# [H]: IG, SM, Demons, Sisters, WM Mercenaries [W]: $, Warmachine, Hordes



## Niffty (Aug 5, 2009)

Hello,

I'm looking to sell/ trade some of my stuff here before it goes to ebay. There's lots of different things and I can PM more photos on request. Offer me a price/trade, I'm more than reasonable. 

I'm looking to either sell via paypal or for warmachine Menoth models or Hordes circle models. 

The warhammer stuff:

---------------------------------------------------------------------------------

Imperial Guard
- 10 man infantry squad w/ custom melta and grenade launcher (painted to a basic level) 
-Karskin (8 guys, 1 flamer, 1 sergeant, 1 grenade launcher)

Inquisition

-2 x Penitent engines (decently painted) 
-Envesor Assassin 
- 4x alternate style karskin/ stormtroopers w/ lasguns (pics upon request) 
-Witch Hunters Culexus Assassin (possible missing sword. pic on request) 

Space Marines

-Dreadnaught (some conversion work with bits. scenic base) 

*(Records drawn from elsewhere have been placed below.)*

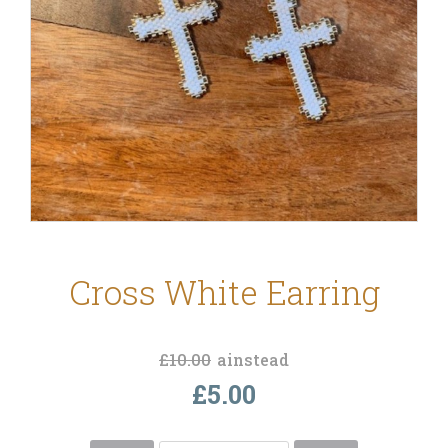
Cross White Earring
£10.00
ainstead
£5.00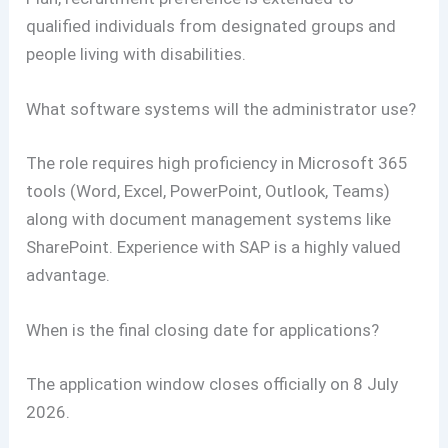
qualified individuals from designated groups and
people living with disabilities.
What software systems will the administrator use?
The role requires high proficiency in Microsoft 365
tools (Word, Excel, PowerPoint, Outlook, Teams)
along with document management systems like
SharePoint. Experience with SAP is a highly valued
advantage.
When is the final closing date for applications?
The application window closes officially on 8 July
2026.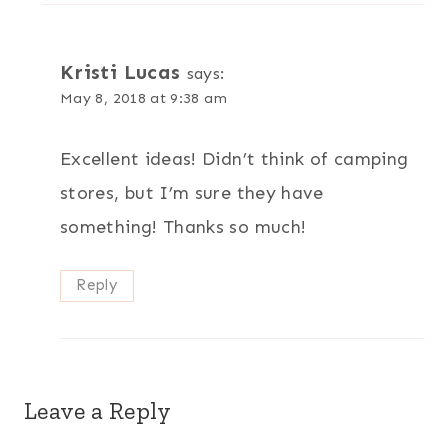
Kristi Lucas
says:
May 8, 2018 at 9:38 am
Excellent ideas! Didn’t think of camping
stores, but I’m sure they have
something! Thanks so much!
Reply
Leave a Reply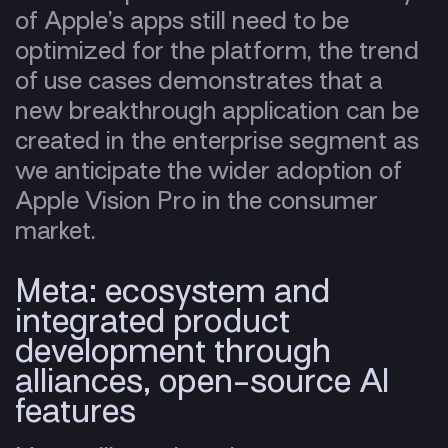
of Apple’s apps still need to be
optimized for the platform, the trend
of use cases demonstrates that a
new breakthrough application can be
created in the enterprise segment as
we anticipate the wider adoption of
Apple Vision Pro in the consumer
market.
Meta: ecosystem and
integrated product
development
through
alliances, open-source AI
features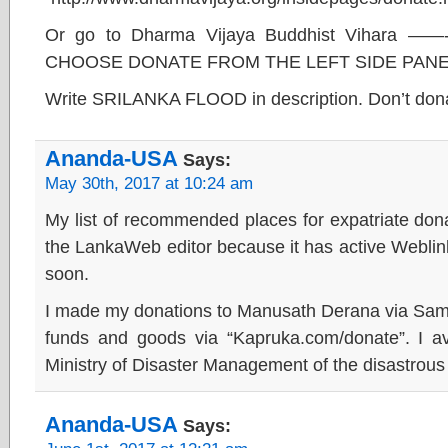
Or go to Dharma Vijaya Buddhist Vihara 
CHOOSE DONATE FROM THE LEFT SIDE PANE
Write SRILANKA FLOOD in description. Don’t dona
Ananda-USA
Says:
May 30th, 2017 at 10:24 am
My list of recommended places for expatriate donat
the LankaWeb editor because it has active Weblinks
soon.
I made my donations to Manusath Derana via Samp
funds and goods via “Kapruka.com/donate”. I avo
Ministry of Disaster Management of the disastro
Ananda-USA
Says: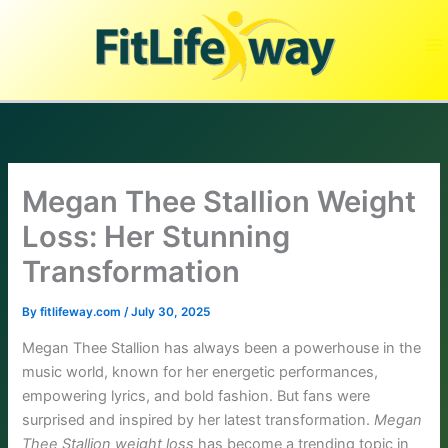
Skip
to
content
Megan Thee Stallion Weight
Loss: Her Stunning
Transformation
By
fitlifeway.com
/
July 30, 2025
Megan Thee Stallion has always been a powerhouse in the
music world, known for her energetic performances,
empowering lyrics, and bold fashion. But fans were
surprised and inspired by her latest transformation.
Megan
Thee Stallion weight loss
has become a trending topic in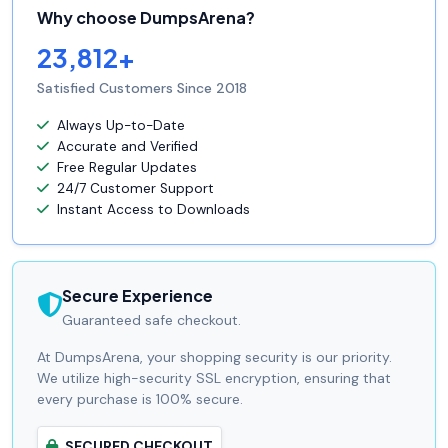
Why choose DumpsArena?
23,812+
Satisfied Customers Since 2018
Always Up-to-Date
Accurate and Verified
Free Regular Updates
24/7 Customer Support
Instant Access to Downloads
Secure Experience
Guaranteed safe checkout.
At DumpsArena, your shopping security is our priority.
We utilize high-security SSL encryption, ensuring that
every purchase is 100% secure.
SECURED CHECKOUT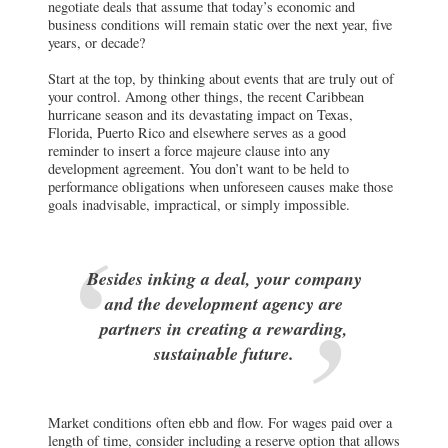
negotiate deals that assume that today’s economic and
business conditions will remain static over the next year, five
years, or decade?
Start at the top, by thinking about events that are truly out of
your control. Among other things, the recent Caribbean
hurricane season and its devastating impact on Texas,
Florida, Puerto Rico and elsewhere serves as a good
reminder to insert a force majeure clause into any
development agreement. You don’t want to be held to
performance obligations when unforeseen causes make those
goals inadvisable, impractical, or simply impossible.
Besides inking a deal, your company
and the development agency are
partners in creating a rewarding,
sustainable future.
Market conditions often ebb and flow. For wages paid over a
length of time, consider including a reserve option that allows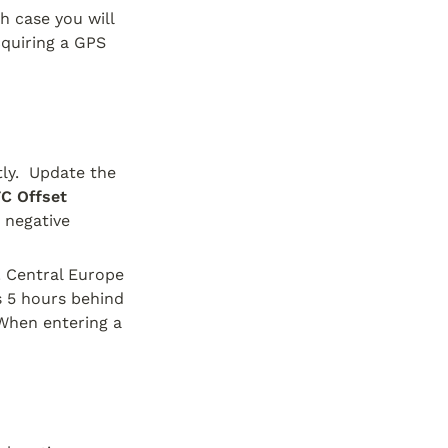
h case you will 
quiring a GPS 
ly.  Update the 
C Offset 
 negative 
. Central Europe 
s 5 hours behind 
When entering a 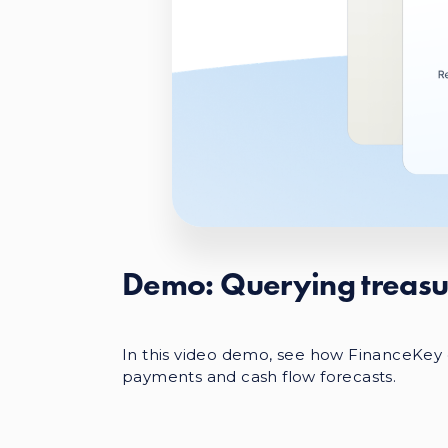
Demo: Querying treasu
In this video demo, see how FinanceKey c
payments and cash flow forecasts.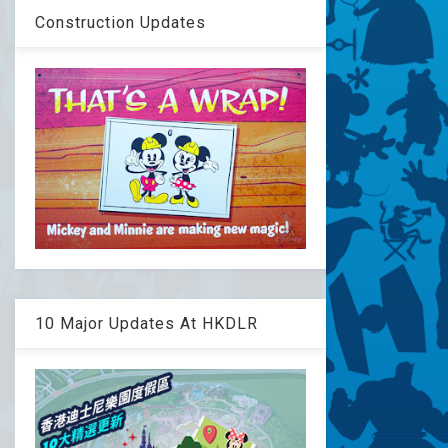
Construction Updates
10 Major Updates At HKDLR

-Predator with all gun options (old paintjob. Stripping needed possibly) 

-Whirlwind (Same problems as predator above. Turret can be removed. Can be used as a Rhino!) 

Many more models for space marines available. Whole army. Message for more pics and details please.)

Demons

-Unit of newer sculpt demonettes of Slaneesh (assembled and base coated. Pics on request.) 

Skaven

-1x two man classic warp fire thower (based coated, not on base) 

-------------------------------------------------------------------------------

The Warmachine Mercenaries Stuff

-1x Merc Faction book (newest)

-Boomhowler & Co (6 man squad well painted imo)

-Nyss Hunters (6 man unit. Some assembled others in bits, but everything is there. Card included.)

- Bucaneer Warjack (assembled not painted)

- Mule Warjack (assembled, not painted)

-2 X Well Painted Renegade Warjacks 

-Various Merc Warcasters (Madhammer and Drake MacBain. Base coated.)
-----------------------------------------------------------------------------

Also got a few cyrx model such as a pistol wraith, some raiders and Goreshade the Bastard.


----------